Os dependentes de crack que forem inscritos no Cartão Recomeço do Governo do Estado de São Paulo vão receber o auxílio de R$ 1.350 mensais por até um semestre. O valor deverá ser repassado diretamente às clínicas de reabilitação conveniadas. Inicialmente, o programa será implantado em parceria com 11 prefeituras, segundo informou nesta quarta-feira (8) a ÉPOCA o secretário de Desenvolvimento Social de São Paulo, Rodrigo Garcia. O lançamento do cartão está previsto para quinta-feira (9), como noticiou com exclusividade o site de ÉPOCA. “A expectativa é que os primeiros pacientes comecem a ser tratados em 60 dias”, afirma.
Segundo Garcia, a rede municipal de saúde vai determinar que pacientes estão aptos a receber o benefício e encaminhá-los a clínicas de tratamento conveniadas. “Trata-se de um modelo social de recuperação”, diz o secretário. O paciente vai morar nessas clínicas, onde vai participar de atividades laborativas e de fortalecimento de vínculos orientadas por psicólogos e assistentes sociais. “É uma preparação para conseguir voltar pra casa”, afirma. “Quem seleciona (os pacientes), acompanha e monitora (o tratamento) é o município. Quem paga é o Estado.”
“O Cartão Recomeço terá uma função bastante específica e está longe de ser um ‘bolsa crack’”, diz Ronaldo Laranjeira, que faz parte do grupo de psiquiatras que participou da idealização do programa. Iniciativas semelhantes à que será implantanda em São Paulo ganharam, em outros Estados, o apelido de “bolsa crack”, em alusão ao “bolsa-família” – benefício em dinheiro concedido a famílias brasileiras de baixa-renda.
“O dinheiro do auxílio mensal só poderá ser usado, exclusivamente, para o pagamento de serviços prestados por clínicas de reabilitação conveniadas para recuperação dos pacientes. Não é para comprar roupa, alimentos, etc.”, afirma Laranjeira. Existem vários tipos e graus de dependência. Ele diz que nem sempre a internação é adequada para determinado paciente, nem é o tratamento final.” É necessário todo um processo de recuperação, até mesmo pelo fato de as recaídas serem comuns”, afirma. “Esse dinheiro vai tornar possível que as famílias dos viciados proporcionem, sob supervisão médica, o tratamento necessário para seu parente.”
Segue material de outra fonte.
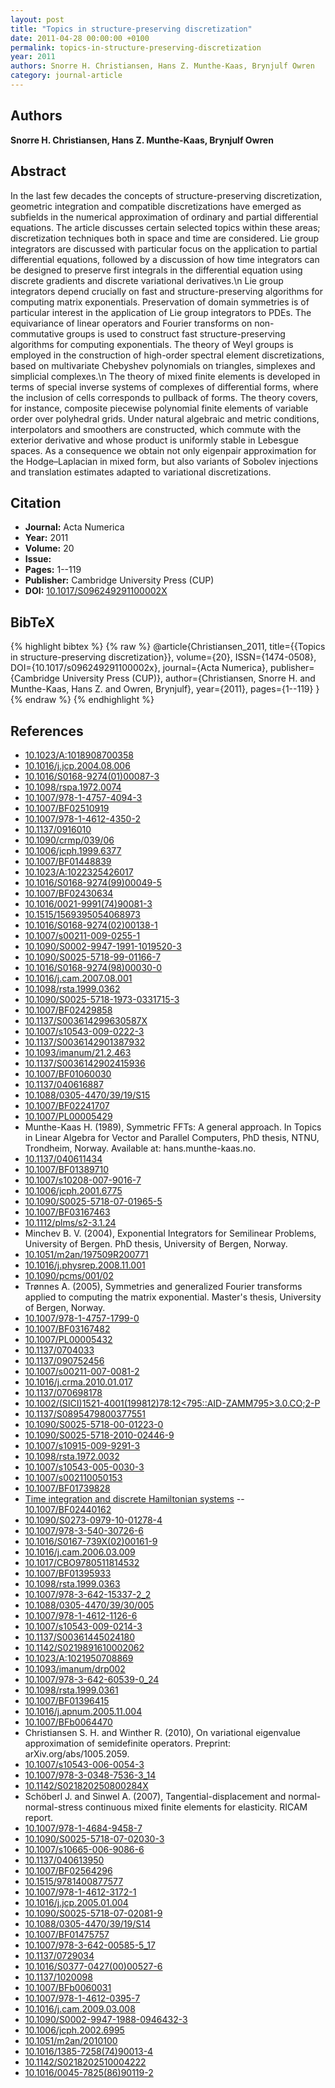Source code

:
 ```yaml
---
layout: post
title: "Topics in structure-preserving discretization"
date: 2011-04-28 00:00:00 +0100
permalink: topics-in-structure-preserving-discretization
year: 2011
authors: Snorre H. Christiansen, Hans Z. Munthe-Kaas, Brynjulf Owren
category: journal-article
---
```

 
## Authors
**Snorre H. Christiansen, Hans Z. Munthe-Kaas, Brynjulf Owren**
 
## Abstract
In the last few decades the concepts of structure-preserving discretization, geometric integration and compatible discretizations have emerged as subfields in the numerical approximation of ordinary and partial differential equations. The article discusses certain selected topics within these areas; discretization techniques both in space and time are considered. Lie group integrators are discussed with particular focus on the application to partial differential equations, followed by a discussion of how time integrators can be designed to preserve first integrals in the differential equation using discrete gradients and discrete variational derivatives.\n Lie group integrators depend crucially on fast and structure-preserving algorithms for computing matrix exponentials. Preservation of domain symmetries is of particular interest in the application of Lie group integrators to PDEs. The equivariance of linear operators and Fourier transforms on non-commutative groups is used to construct fast structure-preserving algorithms for computing exponentials. The theory of Weyl groups is employed in the construction of high-order spectral element discretizations, based on multivariate Chebyshev polynomials on triangles, simplexes and simplicial complexes.\n The theory of mixed finite elements is developed in terms of special inverse systems of complexes of differential forms, where the inclusion of cells corresponds to pullback of forms. The theory covers, for instance, composite piecewise polynomial finite elements of variable order over polyhedral grids. Under natural algebraic and metric conditions, interpolators and smoothers are constructed, which commute with the exterior derivative and whose product is uniformly stable in Lebesgue spaces. As a consequence we obtain not only eigenpair approximation for the Hodge–Laplacian in mixed form, but also variants of Sobolev injections and translation estimates adapted to variational discretizations.
 
## Citation
- **Journal:** Acta Numerica
- **Year:** 2011
- **Volume:** 20
- **Issue:** 
- **Pages:** 1--119
- **Publisher:** Cambridge University Press (CUP)
- **DOI:** [10.1017/S096249291100002X](https://doi.org/10.1017/S096249291100002X)
 
## BibTeX
{% highlight bibtex %}
{% raw %}
@article{Christiansen_2011,
  title={{Topics in structure-preserving discretization}},
  volume={20},
  ISSN={1474-0508},
  DOI={10.1017/s096249291100002x},
  journal={Acta Numerica},
  publisher={Cambridge University Press (CUP)},
  author={Christiansen, Snorre H. and Munthe-Kaas, Hans Z. and Owren, Brynjulf},
  year={2011},
  pages={1--119}
}
{% endraw %}
{% endhighlight %}
 
## References
- [10.1023/A:1018908700358](https://doi.org/10.1023/A:1018908700358)
- [10.1016/j.jcp.2004.08.006](https://doi.org/10.1016/j.jcp.2004.08.006)
- [10.1016/S0168-9274(01)00087-3](https://doi.org/10.1016/S0168-9274(01)00087-3)
- [10.1098/rspa.1972.0074](https://doi.org/10.1098/rspa.1972.0074)
- [10.1007/978-1-4757-4094-3](https://doi.org/10.1007/978-1-4757-4094-3)
- [10.1007/BF02510919](https://doi.org/10.1007/BF02510919)
- [10.1007/978-1-4612-4350-2](https://doi.org/10.1007/978-1-4612-4350-2)
- [10.1137/0916010](https://doi.org/10.1137/0916010)
- [10.1090/crmp/039/06](https://doi.org/10.1090/crmp/039/06)
- [10.1006/jcph.1999.6377](https://doi.org/10.1006/jcph.1999.6377)
- [10.1007/BF01448839](https://doi.org/10.1007/BF01448839)
- [10.1023/A:1022325426017](https://doi.org/10.1023/A:1022325426017)
- [10.1016/S0168-9274(99)00049-5](https://doi.org/10.1016/S0168-9274(99)00049-5)
- [10.1007/BF02430634](https://doi.org/10.1007/BF02430634)
- [10.1016/0021-9991(74)90081-3](https://doi.org/10.1016/0021-9991(74)90081-3)
- [10.1515/1569395054068973](https://doi.org/10.1515/1569395054068973)
- [10.1016/S0168-9274(02)00138-1](https://doi.org/10.1016/S0168-9274(02)00138-1)
- [10.1007/s00211-009-0255-1](https://doi.org/10.1007/s00211-009-0255-1)
- [10.1090/S0002-9947-1991-1019520-3](https://doi.org/10.1090/S0002-9947-1991-1019520-3)
- [10.1090/S0025-5718-99-01166-7](https://doi.org/10.1090/S0025-5718-99-01166-7)
- [10.1016/S0168-9274(98)00030-0](https://doi.org/10.1016/S0168-9274(98)00030-0)
- [10.1016/j.cam.2007.08.001](https://doi.org/10.1016/j.cam.2007.08.001)
- [10.1098/rsta.1999.0362](https://doi.org/10.1098/rsta.1999.0362)
- [10.1090/S0025-5718-1973-0331715-3](https://doi.org/10.1090/S0025-5718-1973-0331715-3)
- [10.1007/BF02429858](https://doi.org/10.1007/BF02429858)
- [10.1137/S003614299630587X](https://doi.org/10.1137/S003614299630587X)
- [10.1007/s10543-009-0222-3](https://doi.org/10.1007/s10543-009-0222-3)
- [10.1137/S0036142901387932](https://doi.org/10.1137/S0036142901387932)
- [10.1093/imanum/21.2.463](https://doi.org/10.1093/imanum/21.2.463)
- [10.1137/S0036142902415936](https://doi.org/10.1137/S0036142902415936)
- [10.1007/BF01060030](https://doi.org/10.1007/BF01060030)
- [10.1137/040616887](https://doi.org/10.1137/040616887)
- [10.1088/0305-4470/39/19/S15](https://doi.org/10.1088/0305-4470/39/19/S15)
- [10.1007/BF02241707](https://doi.org/10.1007/BF02241707)
- [10.1007/PL00005429](https://doi.org/10.1007/PL00005429)
- Munthe-Kaas H. (1989), Symmetric FFTs: A general approach. In Topics in Linear Algebra for Vector and Parallel Computers, PhD thesis, NTNU, Trondheim, Norway. Available at: hans.munthe-kaas.no.
- [10.1137/040611434](https://doi.org/10.1137/040611434)
- [10.1007/BF01389710](https://doi.org/10.1007/BF01389710)
- [10.1007/s10208-007-9016-7](https://doi.org/10.1007/s10208-007-9016-7)
- [10.1006/jcph.2001.6775](https://doi.org/10.1006/jcph.2001.6775)
- [10.1090/S0025-5718-07-01965-5](https://doi.org/10.1090/S0025-5718-07-01965-5)
- [10.1007/BF03167463](https://doi.org/10.1007/BF03167463)
- [10.1112/plms/s2-3.1.24](https://doi.org/10.1112/plms/s2-3.1.24)
- Minchev B. V. (2004), Exponential Integrators for Semilinear Problems, University of Bergen. PhD thesis, University of Bergen, Norway.
- [10.1051/m2an/197509R200771](https://doi.org/10.1051/m2an/197509R200771)
- [10.1016/j.physrep.2008.11.001](https://doi.org/10.1016/j.physrep.2008.11.001)
- [10.1090/pcms/001/02](https://doi.org/10.1090/pcms/001/02)
- Trønnes A. (2005), Symmetries and generalized Fourier transforms applied to computing the matrix exponential. Master's thesis, University of Bergen, Norway.
- [10.1007/978-1-4757-1799-0](https://doi.org/10.1007/978-1-4757-1799-0)
- [10.1007/BF03167482](https://doi.org/10.1007/BF03167482)
- [10.1007/PL00005432](https://doi.org/10.1007/PL00005432)
- [10.1137/0704033](https://doi.org/10.1137/0704033)
- [10.1137/090752456](https://doi.org/10.1137/090752456)
- [10.1007/s00211-007-0081-2](https://doi.org/10.1007/s00211-007-0081-2)
- [10.1016/j.crma.2010.01.017](https://doi.org/10.1016/j.crma.2010.01.017)
- [10.1137/070698178](https://doi.org/10.1137/070698178)
- [10.1002/(SICI)1521-4001(199812)78:12<795::AID-ZAMM795>3.0.CO;2-P](https://doi.org/10.1002/(SICI)1521-4001(199812)78:12<795::AID-ZAMM795>3.0.CO;2-P)
- [10.1137/S0895479800377551](https://doi.org/10.1137/S0895479800377551)
- [10.1090/S0025-5718-00-01223-0](https://doi.org/10.1090/S0025-5718-00-01223-0)
- [10.1090/S0025-5718-2010-02446-9](https://doi.org/10.1090/S0025-5718-2010-02446-9)
- [10.1007/s10915-009-9291-3](https://doi.org/10.1007/s10915-009-9291-3)
- [10.1098/rsta.1972.0032](https://doi.org/10.1098/rsta.1972.0032)
- [10.1007/s10543-005-0030-3](https://doi.org/10.1007/s10543-005-0030-3)
- [10.1007/s002110050153](https://doi.org/10.1007/s002110050153)
- [10.1007/BF01739828](https://doi.org/10.1007/BF01739828)
- [Time integration and discrete Hamiltonian systems](time-integration-and-discrete-hamiltonian-systems) -- [10.1007/BF02440162](https://doi.org/10.1007/BF02440162)
- [10.1090/S0273-0979-10-01278-4](https://doi.org/10.1090/S0273-0979-10-01278-4)
- [10.1007/978-3-540-30726-6](https://doi.org/10.1007/978-3-540-30726-6)
- [10.1016/S0167-739X(02)00161-9](https://doi.org/10.1016/S0167-739X(02)00161-9)
- [10.1016/j.cam.2006.03.009](https://doi.org/10.1016/j.cam.2006.03.009)
- [10.1017/CBO9780511814532](https://doi.org/10.1017/CBO9780511814532)
- [10.1007/BF01395933](https://doi.org/10.1007/BF01395933)
- [10.1098/rsta.1999.0363](https://doi.org/10.1098/rsta.1999.0363)
- [10.1007/978-3-642-15337-2_2](https://doi.org/10.1007/978-3-642-15337-2_2)
- [10.1088/0305-4470/39/30/005](https://doi.org/10.1088/0305-4470/39/30/005)
- [10.1007/978-1-4612-1126-6](https://doi.org/10.1007/978-1-4612-1126-6)
- [10.1007/s10543-009-0214-3](https://doi.org/10.1007/s10543-009-0214-3)
- [10.1137/S00361445024180](https://doi.org/10.1137/S00361445024180)
- [10.1142/S0219891610002062](https://doi.org/10.1142/S0219891610002062)
- [10.1023/A:1021950708869](https://doi.org/10.1023/A:1021950708869)
- [10.1093/imanum/drp002](https://doi.org/10.1093/imanum/drp002)
- [10.1007/978-3-642-60539-0_24](https://doi.org/10.1007/978-3-642-60539-0_24)
- [10.1098/rsta.1999.0361](https://doi.org/10.1098/rsta.1999.0361)
- [10.1007/BF01396415](https://doi.org/10.1007/BF01396415)
- [10.1016/j.apnum.2005.11.004](https://doi.org/10.1016/j.apnum.2005.11.004)
- [10.1007/BFb0064470](https://doi.org/10.1007/BFb0064470)
- Christiansen S. H. and Winther R. (2010), On variational eigenvalue approximation of semidefinite operators. Preprint: arXiv.org/abs/1005.2059.
- [10.1007/s10543-006-0054-3](https://doi.org/10.1007/s10543-006-0054-3)
- [10.1007/978-3-0348-7536-3_14](https://doi.org/10.1007/978-3-0348-7536-3_14)
- [10.1142/S021820250800284X](https://doi.org/10.1142/S021820250800284X)
- Schöberl J. and Sinwel A. (2007), Tangential-displacement and normal-normal-stress continuous mixed finite elements for elasticity. RICAM report.
- [10.1007/978-1-4684-9458-7](https://doi.org/10.1007/978-1-4684-9458-7)
- [10.1090/S0025-5718-07-02030-3](https://doi.org/10.1090/S0025-5718-07-02030-3)
- [10.1007/s10665-006-9086-6](https://doi.org/10.1007/s10665-006-9086-6)
- [10.1137/040613950](https://doi.org/10.1137/040613950)
- [10.1007/BF02564296](https://doi.org/10.1007/BF02564296)
- [10.1515/9781400877577](https://doi.org/10.1515/9781400877577)
- [10.1007/978-1-4612-3172-1](https://doi.org/10.1007/978-1-4612-3172-1)
- [10.1016/j.jcp.2005.01.004](https://doi.org/10.1016/j.jcp.2005.01.004)
- [10.1090/S0025-5718-07-02081-9](https://doi.org/10.1090/S0025-5718-07-02081-9)
- [10.1088/0305-4470/39/19/S14](https://doi.org/10.1088/0305-4470/39/19/S14)
- [10.1007/BF01475757](https://doi.org/10.1007/BF01475757)
- [10.1007/978-3-642-00585-5_17](https://doi.org/10.1007/978-3-642-00585-5_17)
- [10.1137/0729034](https://doi.org/10.1137/0729034)
- [10.1016/S0377-0427(00)00527-6](https://doi.org/10.1016/S0377-0427(00)00527-6)
- [10.1137/1020098](https://doi.org/10.1137/1020098)
- [10.1007/BFb0060031](https://doi.org/10.1007/BFb0060031)
- [10.1007/978-1-4612-0395-7](https://doi.org/10.1007/978-1-4612-0395-7)
- [10.1016/j.cam.2009.03.008](https://doi.org/10.1016/j.cam.2009.03.008)
- [10.1090/S0002-9947-1988-0946432-3](https://doi.org/10.1090/S0002-9947-1988-0946432-3)
- [10.1006/jcph.2002.6995](https://doi.org/10.1006/jcph.2002.6995)
- [10.1051/m2an/2010100](https://doi.org/10.1051/m2an/2010100)
- [10.1016/1385-7258(74)90013-4](https://doi.org/10.1016/1385-7258(74)90013-4)
- [10.1142/S0218202510004222](https://doi.org/10.1142/S0218202510004222)
- [10.1016/0045-7825(86)90119-2](https://doi.org/10.1016/0045-7825(86)90119-2)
Para Laranjeira, o Cartão Recomeço pode ser entendido como uma estratégia do governo, ainda sem estrutura de clínicas e centros de tratamento próprios suficientes, de oferecer de forma descentralizada auxílio às famílias de dependentes químicos que estiverem dispostos a se tratar. “A dependência química, especialmente quando se trata do crack, é uma doença complexa que precisa de um tratamento complexo.” Segundo Laranjeira, o propósito do programa está em seu nome, Recomeço. A medida deve ampliar a rede de tratamento a dependentes do crack, criando um ambiente que o acompanhe em seu longo processo de recuperação. “O tratamento (de dependentes de crack) é caro, demorado e desgastante para o paciente e sua família”, diz.
Para o psiquiatra José Moura Neves Filho, especialista na gestão de saúde mental e que não esteve envolvido na idealização do programa, R$ 1.350 é um valor baixo para custear o tratamento nas clínicas de reabilitação, de acordo com o que foi divulgado até o momento sobre o programa. “Só a diária em uma clínica mediana de reabilitação costuma girar em torno de R$200. Fora todos os custos, já que é um tratamento demorado e custoso”, diz. “Se o auxílio fosse destinado a outras necessidades, como alimentação e moradia para o período pós-internação para os usuários sem-teto, por exemplo, o cartão seria mais útil.” O secretário Rodrigo Garcia defende que, com o valor do auxílio, é possível, sim, custear esse tipo de tratamento.
Neves diz que o essencial é a criação de uma rede de tratamento mais abrangente, que ampare tanto as necessidades de tratamento médico (internação, assistência laboratorial e acompanhamento durante a recuperação), como as condições para que o dependente se recupere, como comida e um lugar para morar – no caso de viciados que estavam na rua. Ele cita o exemplo de um paciente que, depois do período de internação, recai. “A rede de atendimento deve ser estruturada de tal forma que o viciado consiga atendimento rápido e perto de casa, a cada recaída.”
Os idealizadores do Cartão Recomeço afirmam que o programa deverá incentivar indiretamente a criação de novos centros especializados e a modernização dos já existentes, uma vez que o repasse da verba só poderá ser usado em instituições credenciadas.
Todos os detalhes do programa ainda não foram divulgados. Muitas perguntas devem ser respondidas na quinta-feira (8), no anúncio oficial do Governo de São Paulo. A eficácia do Cartão Recomeço, porém, só será conhecida no longo prazo.